**WHAT THE EXERCISE ASKS**.
Transcribe the entries below exactly from their first line through the line containing "- [Evidently AI", and let no picture into the copy.

Dataset entries:
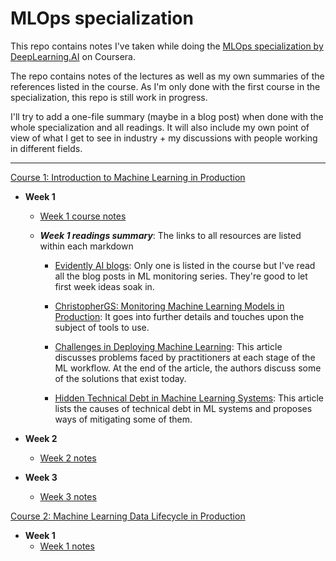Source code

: # MLOps specialization

This repo contains notes I've taken while doing the [MLOps specialization by DeepLearning.AI](https://www.coursera.org/specializations/machine-learning-engineering-for-production-mlops) on Coursera.

The repo contains notes of the lectures as well as my own summaries of the references listed in the course. As I'm only done with the first course in the specialization, this repo is still work in progress.

I'll try to add a one-file summary (maybe in a blog post) when done with the whole specialization and all readings. It will also include my own point of view of what I get to see in industry + my discussions with people working in different fields.

------

[Course 1: Introduction to Machine Learning in Production](https://www.coursera.org/learn/introduction-to-machine-learning-in-production?specialization=machine-learning-engineering-for-production-mlops)



- **Week 1**

  - [Week 1 course notes](https://github.com/chsafouane/MLOps_specialization/blob/main/Course1_Intro_to_ML_in_production/Week%201/C1W1.md)

  - ***Week 1 readings summary***: The links to all resources are listed within each markdown

    - [Evidently AI blogs](https://github.com/chsafouane/MLOps_specialization/blob/main/Course1_Intro_to_ML_in_production/Week%201/C1W1_reference_evidentlyai_summary.md): Only one is listed in the course but I've read all the blog posts in ML monitoring series. They're good to let first week ideas soak in.

    - [ChristopherGS: Monitoring Machine Learning Models in Production](https://github.com/chsafouane/MLOps_specialization/blob/main/Course1_Intro_to_ML_in_production/Week%201/C1W1_reference_christophergs_summary.md): It goes into further details and touches upon the subject of tools to use.

    - [Challenges in Deploying Machine Learning](https://github.com/chsafouane/MLOps_specialization/blob/main/Course1_Intro_to_ML_in_production/Week%201/C1W1_reference_challenges_deploying_ML.md): This article discusses problems faced by practitioners at each stage of the ML workflow. At the end of the article, the authors discuss some of the solutions that exist today.
    
    - [Hidden Technical Debt in Machine Learning Systems](https://github.com/chsafouane/MLOps_specialization/blob/main/Course1_Intro_to_ML_in_production/Week%201/C1W1_reference_hidden_technical_debt_in_ML.md): This article lists the causes of technical debt in ML systems and proposes ways of mitigating some of them.
    
      

- **Week 2**

  - [Week 2 notes](https://github.com/chsafouane/MLOps_specialization/blob/main/Course1_Intro_to_ML_in_production/Week%202/C1W2.md)

    

- **Week 3**

  - [Week 3 notes](https://github.com/chsafouane/MLOps_specialization/blob/main/Course1_Intro_to_ML_in_production/Week%203/C1W3.md)
  
    

[Course 2: Machine Learning Data Lifecycle in Production](https://www.coursera.org/learn/machine-learning-data-lifecycle-in-production)

- **Week 1**
  - [Week 1 notes](https://github.com/chsafouane/MLOps_specialization/blob/main/Course2_ML_Data_Lifecycle_in_Production/Week1/C2W1.md)

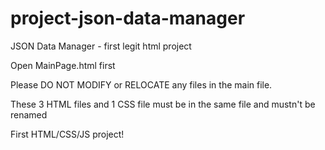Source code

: # project-json-data-manager
 JSON Data Manager - first legit html project
 
Open MainPage.html first

Please DO NOT MODIFY or RELOCATE any files in the main file.

These 3 HTML files and 1 CSS file must be in the same file and mustn't be renamed

First HTML/CSS/JS project!
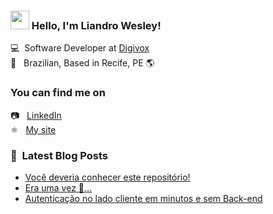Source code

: ### <img src="https://media.giphy.com/media/hvRJCLFzcasrR4ia7z/giphy.gif" width="30px"> Hello, I'm Liandro Wesley!

💻 &nbsp;Software Developer at [Digivox](https://digivox.com.br) <br>
🏡 &nbsp; Brazilian, Based in Recife, PE 🌎

### You can find me on

📷 &nbsp; [LinkedIn](https://linkedin.com/in/liandrowesley) <br>
⚛️ &nbsp; [My site](https://liandrowesley.dev) <br>

### 📕 &nbsp;Latest Blog Posts

<!-- BLOG:START -->
- [Você deveria conhecer este repositório!](https://liandrowesley.dev/blog/links-uteis)
- [Era uma vez 🙈…](https://liandrowesley.dev/blog/era-uma-vez)
- [Autenticação no lado cliente em minutos e sem Back-end](https://liandrowesley.dev/blog/introducao)
<!-- BLOG:END -->
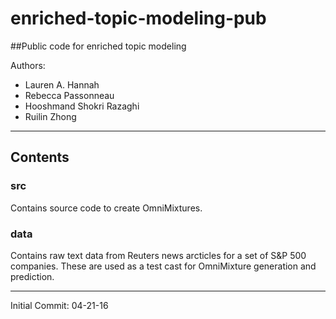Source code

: enriched-topic-modeling-pub
===========================

##Public code for enriched topic modeling


Authors:

- Lauren A. Hannah
- Rebecca Passonneau
- Hooshmand Shokri Razaghi
- Ruilin Zhong

---------------------------------------

## Contents

### src

Contains source code to create OmniMixtures.

### data

Contains raw text data from Reuters news arcticles for a set of S&P 500 companies. These are used as a test cast for OmniMixture generation and prediction.

---------------------------------------

Initial Commit: 04-21-16
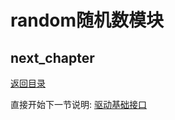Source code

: # random随机数模块

## next_chapter

[返回目录](./SUMMARY.md)

直接开始下一节说明: [驱动基础接口](./ch03-x1.kernel_base_api.md)
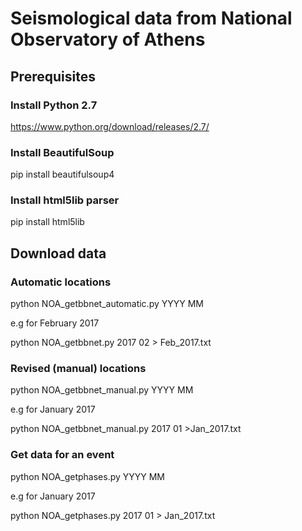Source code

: # Seismological data from National Observatory of Athens
## Prerequisites
### Install Python 2.7
https://www.python.org/download/releases/2.7/
### Install BeautifulSoup 
pip install beautifulsoup4
### Install html5lib parser
pip install html5lib

## Download data
### Automatic locations
python NOA_getbbnet_automatic.py YYYY MM 
 
e.g for February 2017 

python NOA_getbbnet.py 2017 02 > Feb_2017.txt

### Revised (manual) locations
python NOA_getbbnet_manual.py YYYY MM 

e.g for January 2017

python NOA_getbbnet_manual.py 2017 01 >Jan_2017.txt

### Get data for an event
python NOA_getphases.py YYYY MM

e.g for January 2017

python NOA_getphases.py 2017 01 > Jan_2017.txt

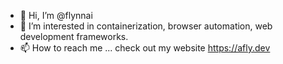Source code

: - 👋 Hi, I’m @flynnai
- 👀 I’m interested in containerization, browser automation, web development frameworks.
- 📫 How to reach me ... check out my website https://afly.dev
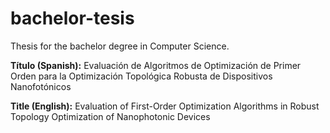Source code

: # bachelor-tesis

Thesis for the bachelor degree in Computer Science.

**Título (Spanish):** Evaluación de Algoritmos de Optimización de Primer Orden para la Optimización Topológica Robusta de Dispositivos Nanofotónicos

**Title (English):** Evaluation of First-Order Optimization Algorithms in Robust Topology Optimization of Nanophotonic Devices
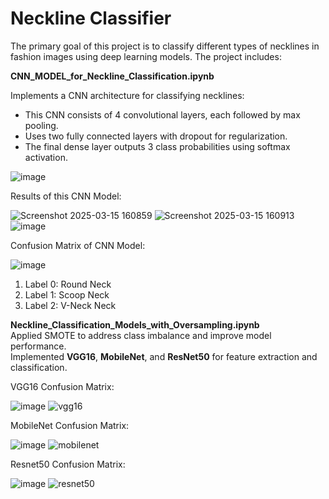 # Neckline Classifier

The primary goal of this project is to classify different types of necklines in fashion images using deep learning models. The project includes:  

**CNN_MODEL_for_Neckline_Classification.ipynb**  

Implements a CNN architecture for classifying necklines: 
- This CNN consists of 4 convolutional layers, each followed by max pooling.  
- Uses two fully connected layers with dropout for regularization.  
- The final dense layer outputs 3 class probabilities using softmax activation.  
  
![image](https://github.com/user-attachments/assets/39a6efdf-5b8a-40be-ac25-d804df7c83df)  


Results of this CNN Model:  

![Screenshot 2025-03-15 160859](https://github.com/user-attachments/assets/43be709d-5f5c-4f78-a3a8-6e5583975b5c)
![Screenshot 2025-03-15 160913](https://github.com/user-attachments/assets/109ffd3c-c78e-41dc-828a-ca5d55599921)  
![image](https://github.com/user-attachments/assets/30ad4bcc-bbda-4af0-95d2-094183ca3ad4)


Confusion Matrix of CNN Model:  

![image](https://github.com/user-attachments/assets/e0986f68-cdb2-4f35-ad7d-1c0d49eeea9c)  

1. Label 0: Round Neck  
2. Label 1: Scoop Neck  
3. Label 2: V-Neck Neck  

**Neckline_Classification_Models_with_Oversampling.ipynb**  
Applied SMOTE to address class imbalance and improve model performance.  
Implemented **VGG16**, **MobileNet**, and **ResNet50** for feature extraction and classification.  

VGG16 Confusion Matrix:  

![image](https://github.com/user-attachments/assets/84a77ada-6a59-4032-9ec4-b957fbaa18e9)
![vgg16](https://github.com/user-attachments/assets/62f6f2eb-e299-4801-a04e-373334908d0e)  

MobileNet Confusion Matrix:  

![image](https://github.com/user-attachments/assets/2465c7ac-6061-4b99-a68d-69ce8fec3553)
![mobilenet](https://github.com/user-attachments/assets/fd8684ed-6096-41db-870a-27381bf83d0c)  

Resnet50 Confusion Matrix:  

![image](https://github.com/user-attachments/assets/3f841481-09a7-4954-996d-62df84fde539)
![resnet50](https://github.com/user-attachments/assets/9e093458-0348-4cba-b8da-b0c060d193a6)  


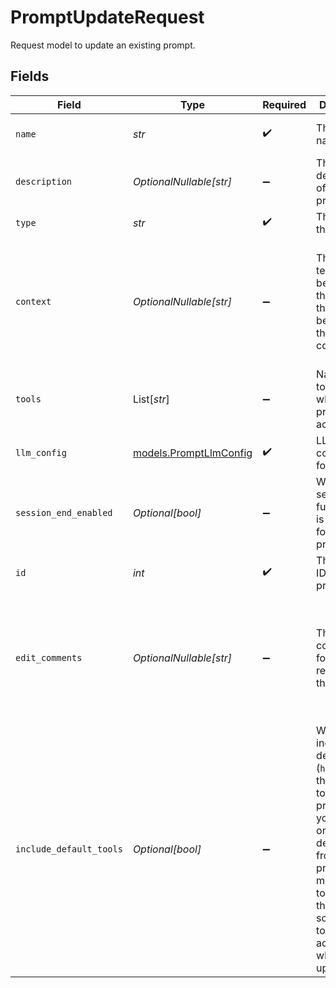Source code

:# PromptUpdateRequest

Request model to update an existing prompt.


## Fields

| Field                                                                                                                                                                                                                                 | Type                                                                                                                                                                                                                                  | Required                                                                                                                                                                                                                              | Description                                                                                                                                                                                                                           | Example                                                                                                                                                                                                                               |
| ------------------------------------------------------------------------------------------------------------------------------------------------------------------------------------------------------------------------------------- | ------------------------------------------------------------------------------------------------------------------------------------------------------------------------------------------------------------------------------------- | ------------------------------------------------------------------------------------------------------------------------------------------------------------------------------------------------------------------------------------- | ------------------------------------------------------------------------------------------------------------------------------------------------------------------------------------------------------------------------------------- | ------------------------------------------------------------------------------------------------------------------------------------------------------------------------------------------------------------------------------------- |
| `name`                                                                                                                                                                                                                                | *str*                                                                                                                                                                                                                                 | :heavy_check_mark:                                                                                                                                                                                                                    | The prompt name                                                                                                                                                                                                                       | Weather Agent Prompt                                                                                                                                                                                                                  |
| `description`                                                                                                                                                                                                                         | *OptionalNullable[str]*                                                                                                                                                                                                               | :heavy_minus_sign:                                                                                                                                                                                                                    | The description of the prompt                                                                                                                                                                                                         | Prompt for a weather agent.                                                                                                                                                                                                           |
| `type`                                                                                                                                                                                                                                | *str*                                                                                                                                                                                                                                 | :heavy_check_mark:                                                                                                                                                                                                                    | The type of the prompt                                                                                                                                                                                                                | prompt_v1                                                                                                                                                                                                                             |
| `context`                                                                                                                                                                                                                             | *OptionalNullable[str]*                                                                                                                                                                                                               | :heavy_minus_sign:                                                                                                                                                                                                                    | The prompt text that will be sent to the LLM at the beginning of the conversation                                                                                                                                                     | You are a weather agent. Answer the user's questions about weather and nothing else.                                                                                                                                                  |
| `tools`                                                                                                                                                                                                                               | List[*str*]                                                                                                                                                                                                                           | :heavy_minus_sign:                                                                                                                                                                                                                    | Names of tools to which the prompt has access                                                                                                                                                                                         | []                                                                                                                                                                                                                                    |
| `llm_config`                                                                                                                                                                                                                          | [models.PromptLlmConfig](../models/promptllmconfig.md)                                                                                                                                                                                | :heavy_check_mark:                                                                                                                                                                                                                    | LLM configuration for a prompt.                                                                                                                                                                                                       |                                                                                                                                                                                                                                       |
| `session_end_enabled`                                                                                                                                                                                                                 | *Optional[bool]*                                                                                                                                                                                                                      | :heavy_minus_sign:                                                                                                                                                                                                                    | Whether session end functionality is enabled for this prompt                                                                                                                                                                          | false                                                                                                                                                                                                                                 |
| `id`                                                                                                                                                                                                                                  | *int*                                                                                                                                                                                                                                 | :heavy_check_mark:                                                                                                                                                                                                                    | The internal ID of the prompt                                                                                                                                                                                                         | 1                                                                                                                                                                                                                                     |
| `edit_comments`                                                                                                                                                                                                                       | *OptionalNullable[str]*                                                                                                                                                                                                               | :heavy_minus_sign:                                                                                                                                                                                                                    | The comments for the most recent edit to the prompt                                                                                                                                                                                   | Updated prompt text to include requirement to not answer questions that aren't about weather.                                                                                                                                         |
| `include_default_tools`                                                                                                                                                                                                               | *Optional[bool]*                                                                                                                                                                                                                      | :heavy_minus_sign:                                                                                                                                                                                                                    | Whether to include the default tools (`hangup`) in the list of tools for the prompt. If you remove one of the default tools from your prompt, you might want to disable this option so that the tool is not added again when updated. | true                                                                                                                                                                                                                                  |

**YOUR SOLUTION**.
Source code

: # MLOps specialization

This repo contains notes I've taken while doing the [MLOps specialization by DeepLearning.AI](https://www.coursera.org/specializations/machine-learning-engineering-for-production-mlops) on Coursera.

The repo contains notes of the lectures as well as my own summaries of the references listed in the course. As I'm only done with the first course in the specialization, this repo is still work in progress.

I'll try to add a one-file summary (maybe in a blog post) when done with the whole specialization and all readings. It will also include my own point of view of what I get to see in industry + my discussions with people working in different fields.

------

[Course 1: Introduction to Machine Learning in Production](https://www.coursera.org/learn/introduction-to-machine-learning-in-production?specialization=machine-learning-engineering-for-production-mlops)



- **Week 1**

  - [Week 1 course notes](https://github.com/chsafouane/MLOps_specialization/blob/main/Course1_Intro_to_ML_in_production/Week%201/C1W1.md)

  - ***Week 1 readings summary***: The links to all resources are listed within each markdown

    - [Evidently AI blogs](https://github.com/chsafouane/MLOps_specialization/blob/main/Course1_Intro_to_ML_in_production/Week%201/C1W1_reference_evidentlyai_summary.md): Only one is listed in the course but I've read all the blog posts in ML monitoring series. They're good to let first week ideas soak in.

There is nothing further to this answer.